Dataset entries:
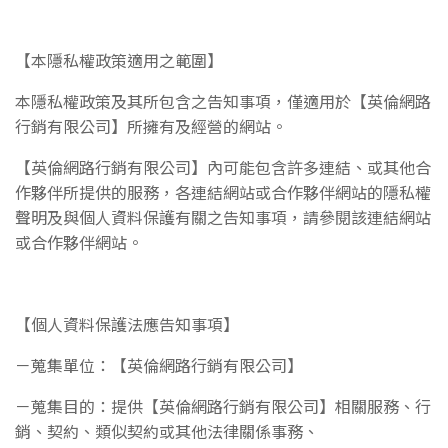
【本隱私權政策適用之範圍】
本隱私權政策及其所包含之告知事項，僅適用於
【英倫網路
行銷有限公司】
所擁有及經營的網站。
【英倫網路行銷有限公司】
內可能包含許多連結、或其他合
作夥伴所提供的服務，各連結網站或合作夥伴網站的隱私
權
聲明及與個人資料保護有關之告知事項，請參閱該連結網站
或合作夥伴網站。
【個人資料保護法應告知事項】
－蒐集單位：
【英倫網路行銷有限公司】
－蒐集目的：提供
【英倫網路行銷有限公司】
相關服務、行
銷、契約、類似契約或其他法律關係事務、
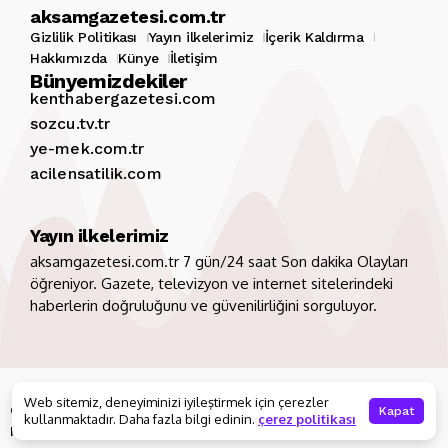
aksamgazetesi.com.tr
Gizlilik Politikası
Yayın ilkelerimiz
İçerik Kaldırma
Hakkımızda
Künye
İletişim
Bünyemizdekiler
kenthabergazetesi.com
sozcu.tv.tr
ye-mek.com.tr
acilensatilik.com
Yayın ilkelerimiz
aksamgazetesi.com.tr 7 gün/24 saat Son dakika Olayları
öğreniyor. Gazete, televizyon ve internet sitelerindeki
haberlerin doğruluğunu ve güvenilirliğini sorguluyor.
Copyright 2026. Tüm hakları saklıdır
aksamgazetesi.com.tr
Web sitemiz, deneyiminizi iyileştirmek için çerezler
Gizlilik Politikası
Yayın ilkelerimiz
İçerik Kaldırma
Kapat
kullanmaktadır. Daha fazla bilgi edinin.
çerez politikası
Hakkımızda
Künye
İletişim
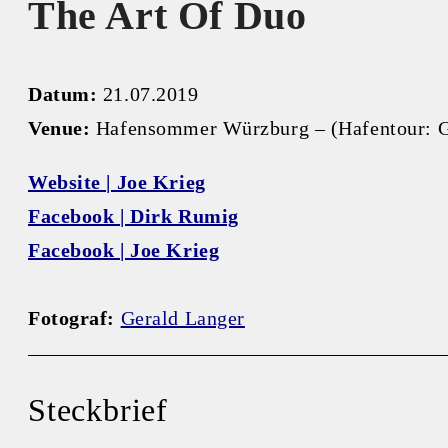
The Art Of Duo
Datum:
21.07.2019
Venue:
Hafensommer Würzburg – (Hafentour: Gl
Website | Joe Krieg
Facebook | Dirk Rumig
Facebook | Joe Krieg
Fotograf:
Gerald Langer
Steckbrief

--

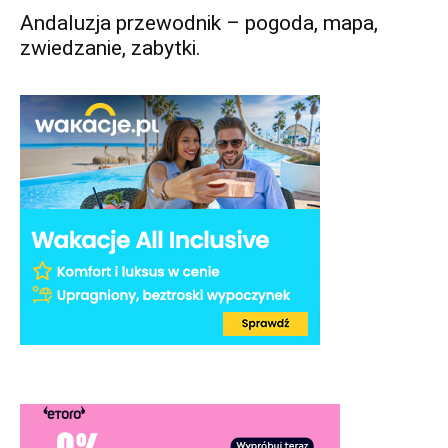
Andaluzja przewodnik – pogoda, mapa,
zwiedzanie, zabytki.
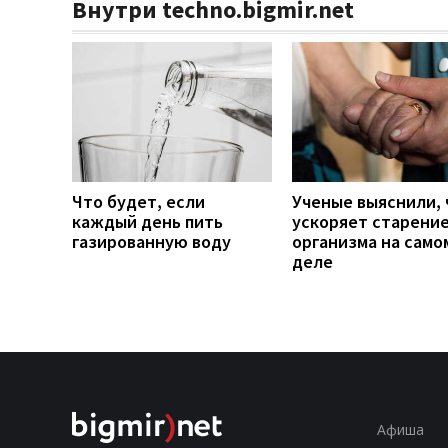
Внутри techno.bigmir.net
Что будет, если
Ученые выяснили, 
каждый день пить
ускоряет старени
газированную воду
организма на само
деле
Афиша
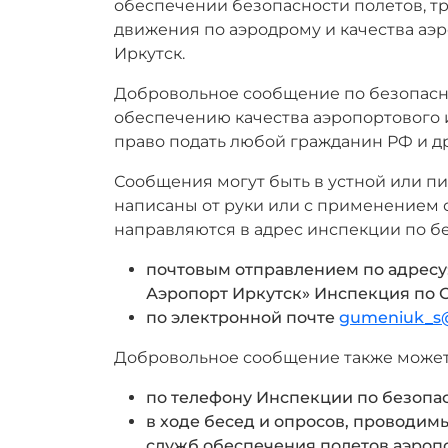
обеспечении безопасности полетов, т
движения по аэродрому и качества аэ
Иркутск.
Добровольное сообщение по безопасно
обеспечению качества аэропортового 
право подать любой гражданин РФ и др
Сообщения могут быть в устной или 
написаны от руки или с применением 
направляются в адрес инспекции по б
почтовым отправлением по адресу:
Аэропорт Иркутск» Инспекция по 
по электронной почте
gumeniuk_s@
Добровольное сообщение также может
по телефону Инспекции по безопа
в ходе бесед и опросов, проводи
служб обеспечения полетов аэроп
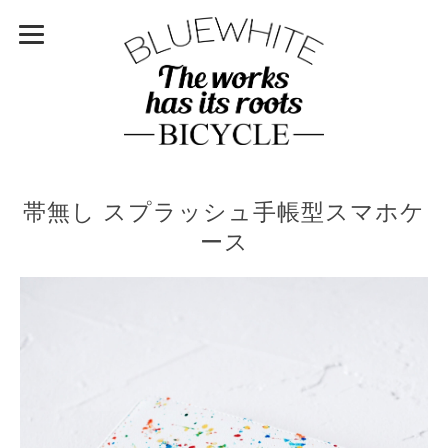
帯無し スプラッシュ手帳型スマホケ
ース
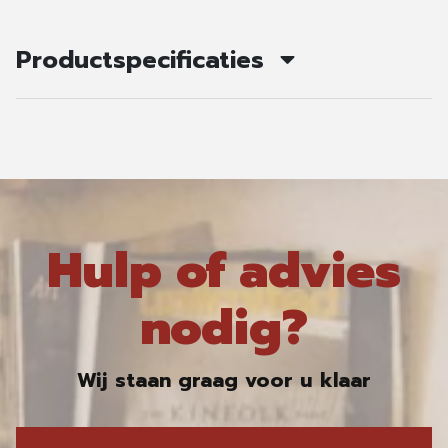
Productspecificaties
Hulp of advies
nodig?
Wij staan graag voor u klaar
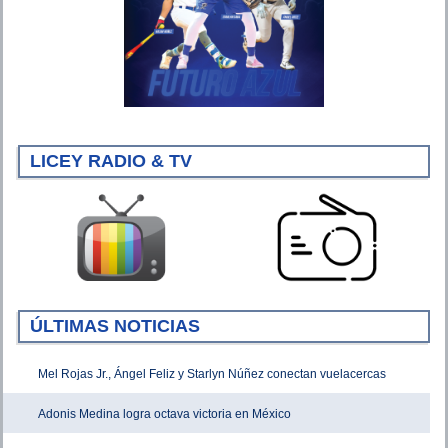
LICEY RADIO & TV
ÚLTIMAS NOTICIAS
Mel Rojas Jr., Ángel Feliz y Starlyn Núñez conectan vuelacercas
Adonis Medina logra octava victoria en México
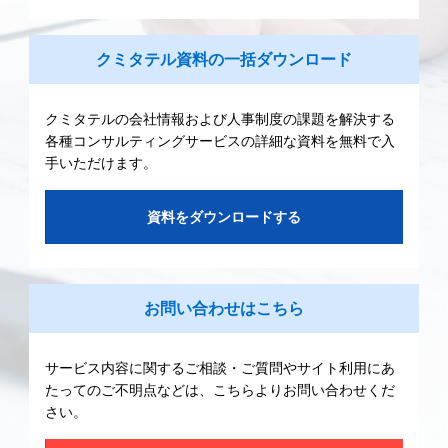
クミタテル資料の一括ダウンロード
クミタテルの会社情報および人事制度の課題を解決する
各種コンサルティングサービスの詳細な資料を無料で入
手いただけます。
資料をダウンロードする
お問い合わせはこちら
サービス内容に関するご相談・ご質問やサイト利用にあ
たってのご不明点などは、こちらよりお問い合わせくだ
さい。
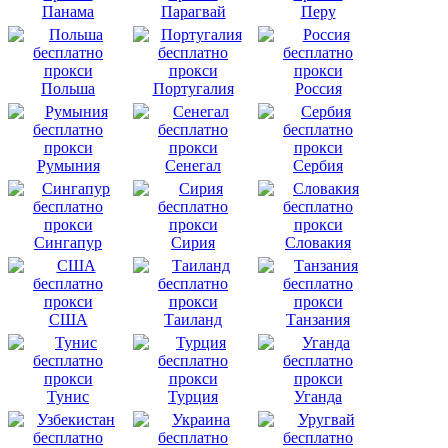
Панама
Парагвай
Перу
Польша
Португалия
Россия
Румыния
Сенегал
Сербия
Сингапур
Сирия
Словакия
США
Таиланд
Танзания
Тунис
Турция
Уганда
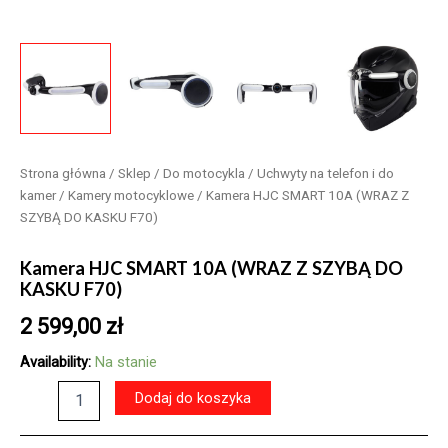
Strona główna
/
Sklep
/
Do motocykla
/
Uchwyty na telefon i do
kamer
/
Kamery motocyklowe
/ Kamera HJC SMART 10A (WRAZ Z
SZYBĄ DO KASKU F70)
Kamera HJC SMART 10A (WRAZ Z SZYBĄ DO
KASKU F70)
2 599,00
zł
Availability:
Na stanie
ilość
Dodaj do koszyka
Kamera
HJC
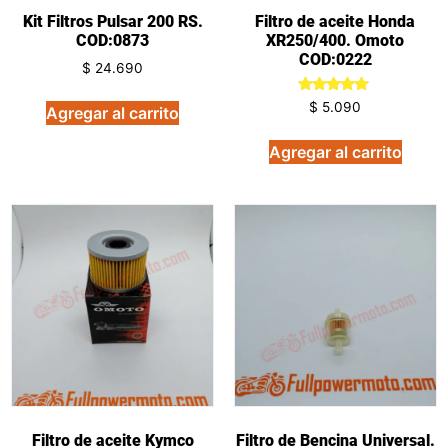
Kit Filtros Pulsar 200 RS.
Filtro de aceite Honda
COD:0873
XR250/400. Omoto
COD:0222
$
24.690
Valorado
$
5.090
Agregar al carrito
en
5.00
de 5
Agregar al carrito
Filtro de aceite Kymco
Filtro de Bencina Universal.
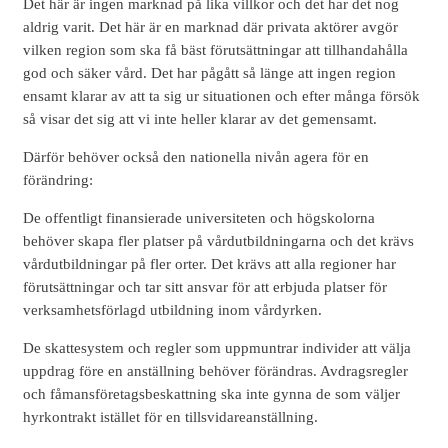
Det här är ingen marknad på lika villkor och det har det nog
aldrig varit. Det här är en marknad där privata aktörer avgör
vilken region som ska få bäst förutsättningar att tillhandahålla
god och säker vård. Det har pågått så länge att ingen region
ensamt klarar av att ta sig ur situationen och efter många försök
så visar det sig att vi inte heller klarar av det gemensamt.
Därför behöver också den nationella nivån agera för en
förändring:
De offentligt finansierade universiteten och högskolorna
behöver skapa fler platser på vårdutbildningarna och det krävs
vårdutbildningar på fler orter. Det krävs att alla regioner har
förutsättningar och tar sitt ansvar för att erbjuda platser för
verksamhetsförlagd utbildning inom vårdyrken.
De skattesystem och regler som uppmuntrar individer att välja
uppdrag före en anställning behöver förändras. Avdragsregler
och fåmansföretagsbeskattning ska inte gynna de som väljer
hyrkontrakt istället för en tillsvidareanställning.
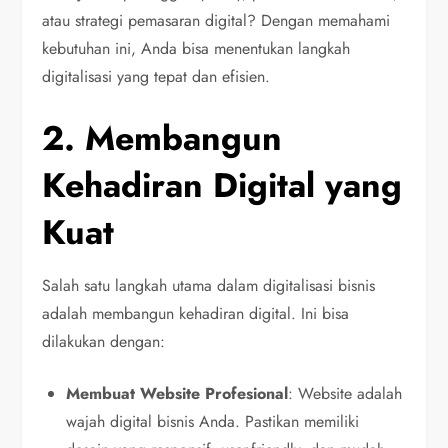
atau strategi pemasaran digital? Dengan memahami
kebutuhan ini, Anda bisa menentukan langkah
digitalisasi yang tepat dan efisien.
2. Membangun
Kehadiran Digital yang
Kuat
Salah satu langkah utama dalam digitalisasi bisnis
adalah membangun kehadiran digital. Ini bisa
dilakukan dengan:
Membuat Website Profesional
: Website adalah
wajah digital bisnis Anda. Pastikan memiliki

- _WORK REQUIRED_
Where the string "adalah" occurs in the data, return the whole line.

- _SOLUTION FOR THIS EXERCISE_
adalah membangun kehadiran digital. Ini bisa
: Website adalah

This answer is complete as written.